:: RECORDED INFORMATION ::
..............................
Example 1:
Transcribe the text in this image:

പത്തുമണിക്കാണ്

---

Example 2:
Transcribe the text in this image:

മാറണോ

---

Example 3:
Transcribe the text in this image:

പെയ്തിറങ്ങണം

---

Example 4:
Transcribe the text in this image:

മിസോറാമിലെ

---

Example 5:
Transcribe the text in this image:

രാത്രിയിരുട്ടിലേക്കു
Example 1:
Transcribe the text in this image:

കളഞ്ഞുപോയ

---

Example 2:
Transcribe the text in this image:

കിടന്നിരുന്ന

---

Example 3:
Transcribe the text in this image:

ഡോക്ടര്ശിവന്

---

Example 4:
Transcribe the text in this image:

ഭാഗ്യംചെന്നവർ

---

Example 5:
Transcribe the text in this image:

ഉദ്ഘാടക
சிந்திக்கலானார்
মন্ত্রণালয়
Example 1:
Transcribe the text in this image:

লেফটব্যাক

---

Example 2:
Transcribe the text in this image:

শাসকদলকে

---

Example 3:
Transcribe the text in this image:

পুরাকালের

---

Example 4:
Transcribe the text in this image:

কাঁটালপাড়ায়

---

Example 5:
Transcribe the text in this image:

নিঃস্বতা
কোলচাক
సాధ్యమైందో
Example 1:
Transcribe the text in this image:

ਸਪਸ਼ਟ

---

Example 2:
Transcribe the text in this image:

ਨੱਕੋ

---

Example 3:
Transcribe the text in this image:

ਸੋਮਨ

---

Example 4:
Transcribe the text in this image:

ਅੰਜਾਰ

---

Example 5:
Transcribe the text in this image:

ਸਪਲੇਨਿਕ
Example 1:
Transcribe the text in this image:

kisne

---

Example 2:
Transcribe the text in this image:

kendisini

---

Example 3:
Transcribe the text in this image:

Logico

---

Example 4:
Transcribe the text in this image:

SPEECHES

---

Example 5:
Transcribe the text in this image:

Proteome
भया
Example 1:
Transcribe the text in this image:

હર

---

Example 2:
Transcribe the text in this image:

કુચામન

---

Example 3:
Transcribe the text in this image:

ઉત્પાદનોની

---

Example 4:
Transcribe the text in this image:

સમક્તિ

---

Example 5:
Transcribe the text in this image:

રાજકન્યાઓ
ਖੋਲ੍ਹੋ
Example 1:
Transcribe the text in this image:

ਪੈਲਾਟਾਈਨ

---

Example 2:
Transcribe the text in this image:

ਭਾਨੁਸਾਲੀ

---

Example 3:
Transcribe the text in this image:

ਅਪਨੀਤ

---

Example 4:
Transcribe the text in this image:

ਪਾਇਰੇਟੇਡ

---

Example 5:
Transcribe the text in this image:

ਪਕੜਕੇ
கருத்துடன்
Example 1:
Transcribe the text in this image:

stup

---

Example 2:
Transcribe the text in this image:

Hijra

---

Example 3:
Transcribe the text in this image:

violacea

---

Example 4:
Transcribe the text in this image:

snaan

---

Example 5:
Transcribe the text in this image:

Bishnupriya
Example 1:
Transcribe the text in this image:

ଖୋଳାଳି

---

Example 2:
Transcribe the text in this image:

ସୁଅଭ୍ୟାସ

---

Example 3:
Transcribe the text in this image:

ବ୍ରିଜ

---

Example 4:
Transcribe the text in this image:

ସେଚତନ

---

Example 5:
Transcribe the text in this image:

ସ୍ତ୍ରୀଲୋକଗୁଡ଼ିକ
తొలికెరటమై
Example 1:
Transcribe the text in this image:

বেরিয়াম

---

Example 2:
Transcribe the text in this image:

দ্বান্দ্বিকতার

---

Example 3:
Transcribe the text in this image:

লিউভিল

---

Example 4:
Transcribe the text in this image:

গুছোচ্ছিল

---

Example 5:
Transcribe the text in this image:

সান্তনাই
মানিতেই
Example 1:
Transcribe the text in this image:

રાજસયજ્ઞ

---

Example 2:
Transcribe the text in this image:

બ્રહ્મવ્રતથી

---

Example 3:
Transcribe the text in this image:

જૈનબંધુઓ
..............................
:: EXERCISE BRIEF ::
The complete listing, from first line to last, should be copied verbatim.

:: SOLUTION TO THIS TASK ::
Example 1:
Transcribe the text in this image:

പത്തുമണിക്കാണ്

---

Example 2:
Transcribe the text in this image:

മാറണോ

---

Example 3:
Transcribe the text in this image:

പെയ്തിറങ്ങണം

---

Example 4:
Transcribe the text in this image:

മിസോറാമിലെ

---

Example 5:
Transcribe the text in this image:

രാത്രിയിരുട്ടിലേക്കു
Example 1:
Transcribe the text in this image:

കളഞ്ഞുപോയ

---

Example 2:
Transcribe the text in this image:

കിടന്നിരുന്ന

---

Example 3:
Transcribe the text in this image:

ഡോക്ടര്ശിവന്

---

Example 4:
Transcribe the text in this image:

ഭാഗ്യംചെന്നവർ

---

Example 5:
Transcribe the text in this image:

ഉദ്ഘാടക
சிந்திக்கலானார்
মন্ত্রণালয়
Example 1:
Transcribe the text in this image:

লেফটব্যাক

---

Example 2:
Transcribe the text in this image:

শাসকদলকে

---

Example 3:
Transcribe the text in this image:

পুরাকালের

---

Example 4:
Transcribe the text in this image:

কাঁটালপাড়ায়

---

Example 5:
Transcribe the text in this image:

নিঃস্বতা
কোলচাক
సాధ్యమైందో
Example 1:
Transcribe the text in this image:

ਸਪਸ਼ਟ

---

Example 2:
Transcribe the text in this image:

ਨੱਕੋ

---

Example 3:
Transcribe the text in this image:

ਸੋਮਨ

---

Example 4:
Transcribe the text in this image:

ਅੰਜਾਰ

---

Example 5:
Transcribe the text in this image:

ਸਪਲੇਨਿਕ
Example 1:
Transcribe the text in this image:

kisne

---

Example 2:
Transcribe the text in this image:

kendisini

---

Example 3:
Transcribe the text in this image:

Logico

---

Example 4:
Transcribe the text in this image:

SPEECHES

---

Example 5:
Transcribe the text in this image:

Proteome
भया
Example 1:
Transcribe the text in this image:

હર

---

Example 2:
Transcribe the text in this image:

કુચામન

---

Example 3:
Transcribe the text in this image:

ઉત્પાદનોની

---

Example 4:
Transcribe the text in this image:

સમક્તિ

---

Example 5:
Transcribe the text in this image:

રાજકન્યાઓ
ਖੋਲ੍ਹੋ
Example 1:
Transcribe the text in this image:

ਪੈਲਾਟਾਈਨ

---

Example 2:
Transcribe the text in this image:

ਭਾਨੁਸਾਲੀ

---

Example 3:
Transcribe the text in this image:

ਅਪਨੀਤ

---

Example 4:
Transcribe the text in this image:

ਪਾਇਰੇਟੇਡ

---

Example 5:
Transcribe the text in this image:

ਪਕੜਕੇ
கருத்துடன்
Example 1:
Transcribe the text in this image:

stup

---

Example 2:
Transcribe the text in this image:

Hijra

---

Example 3:
Transcribe the text in this image:

violacea

---

Example 4:
Transcribe the text in this image:

snaan

---

Example 5:
Transcribe the text in this image:

Bishnupriya
Example 1:
Transcribe the text in this image:

ଖୋଳାଳି

---

Example 2:
Transcribe the text in this image:

ସୁଅଭ୍ୟାସ

---

Example 3:
Transcribe the text in this image:

ବ୍ରିଜ

---

Example 4:
Transcribe the text in this image:

ସେଚତନ

---

Example 5:
Transcribe the text in this image:

ସ୍ତ୍ରୀଲୋକଗୁଡ଼ିକ
తొలికెరటమై
Example 1:
Transcribe the text in this image:

বেরিয়াম

---

Example 2:
Transcribe the text in this image:

দ্বান্দ্বিকতার

---

Example 3:
Transcribe the text in this image:

লিউভিল

---

Example 4:
Transcribe the text in this image:

গুছোচ্ছিল

---

Example 5:
Transcribe the text in this image:

সান্তনাই
মানিতেই
Example 1:
Transcribe the text in this image:

રાજસયજ્ઞ

---

Example 2:
Transcribe the text in this image:

બ્રહ્મવ્રતથી

---

Example 3:
Transcribe the text in this image:

જૈનબંધુઓ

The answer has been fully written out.